There are crooks in every industry. There are supermarket chain buyers who know less than nothing about the olive oils they choose to stock in their stores. It is obvious that the olive oil crook who adulterates olive oil will target, capture and exploit the bottom-feeding supermarket chain buyer who will be attracted by the low price of the crook’s adulterated, though prominently EXTRA-VIRGIN-labeled olive oil. It seems to many of us that it should be a simple matter for the American consumer to discern the difference between a shop or market that has little or no regard for the best of things, and one that strives to offer nothing but. But if the Californians have their way no imported olive oil will be released by US Customs and the USFDA until it has been analyzed at great expense, held for extended periods by these bureaucracies, and subjected to ever more tariffs, handling charges and additional taxes, all of which is mandatory. The affect is clear: The most important ingredient in your food life is going to be a lot more expensive. California olive oil already is.

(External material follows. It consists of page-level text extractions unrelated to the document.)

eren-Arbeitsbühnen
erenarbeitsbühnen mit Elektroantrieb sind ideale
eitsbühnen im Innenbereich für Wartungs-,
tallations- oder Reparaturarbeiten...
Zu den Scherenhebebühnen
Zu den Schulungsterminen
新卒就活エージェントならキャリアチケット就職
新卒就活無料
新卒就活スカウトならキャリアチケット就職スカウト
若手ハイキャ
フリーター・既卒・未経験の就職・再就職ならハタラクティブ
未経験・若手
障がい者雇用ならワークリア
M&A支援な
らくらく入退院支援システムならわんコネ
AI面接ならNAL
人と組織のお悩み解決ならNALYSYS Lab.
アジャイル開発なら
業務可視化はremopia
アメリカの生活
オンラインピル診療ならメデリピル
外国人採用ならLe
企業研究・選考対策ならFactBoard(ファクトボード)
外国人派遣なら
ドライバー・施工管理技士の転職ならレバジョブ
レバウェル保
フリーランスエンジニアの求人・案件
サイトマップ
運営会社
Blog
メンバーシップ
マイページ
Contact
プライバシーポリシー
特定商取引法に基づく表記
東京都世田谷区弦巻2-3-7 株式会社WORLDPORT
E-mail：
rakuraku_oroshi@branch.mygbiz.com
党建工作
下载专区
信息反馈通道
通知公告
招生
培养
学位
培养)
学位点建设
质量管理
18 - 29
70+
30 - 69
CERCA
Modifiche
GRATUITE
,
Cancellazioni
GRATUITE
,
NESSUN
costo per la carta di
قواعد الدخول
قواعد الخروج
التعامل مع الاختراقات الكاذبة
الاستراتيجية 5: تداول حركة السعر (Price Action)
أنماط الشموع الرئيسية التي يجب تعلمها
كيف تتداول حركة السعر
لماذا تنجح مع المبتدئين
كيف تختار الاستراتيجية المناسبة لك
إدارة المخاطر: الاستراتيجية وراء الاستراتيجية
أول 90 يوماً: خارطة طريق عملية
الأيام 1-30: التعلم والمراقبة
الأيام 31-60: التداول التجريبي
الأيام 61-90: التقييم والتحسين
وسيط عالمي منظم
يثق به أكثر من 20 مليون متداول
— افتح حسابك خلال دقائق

What to do? First, know that when you see someone or something pointing a finger at someone or something else, it is wisest to follow that pointing finger back to its source. Start there with your own analysis. Second, imagine for a moment the mindset that would compel an olive grove farmer and his miller to do something evil to their own olive oil; that they would willfully compromise all that their parents and grandparents had worked so hard to achieve. The cynics among you will respond that I am a naïf, that money changes everything. Well, maybe I am, and maybe it does.
But not for an olive grower. Not for an artisan miller. The innumerable olive oils I import and sell in my stores are the finest, purest, most romantic and near-perfect substance on earth. That anyone would suggest I am a party to fraudulent practice beggars credulity. I resent enormously what the California olive oil industry is foisting upon a gullible public, and I will not let them get away with it. After all, a tiny measure of common sense is called for here. A North American supermarket that has gotten caught selling adulterated olive oil is bound to exist. I just bet anybody with common sense can look at that supermarket and then look at a Fairway, and it will be obvious which outfit is selling the fake stuff and which outfit wouldn’t be caught dead with it. That a government bureaucracy has to barge in is just another step closer to insanity.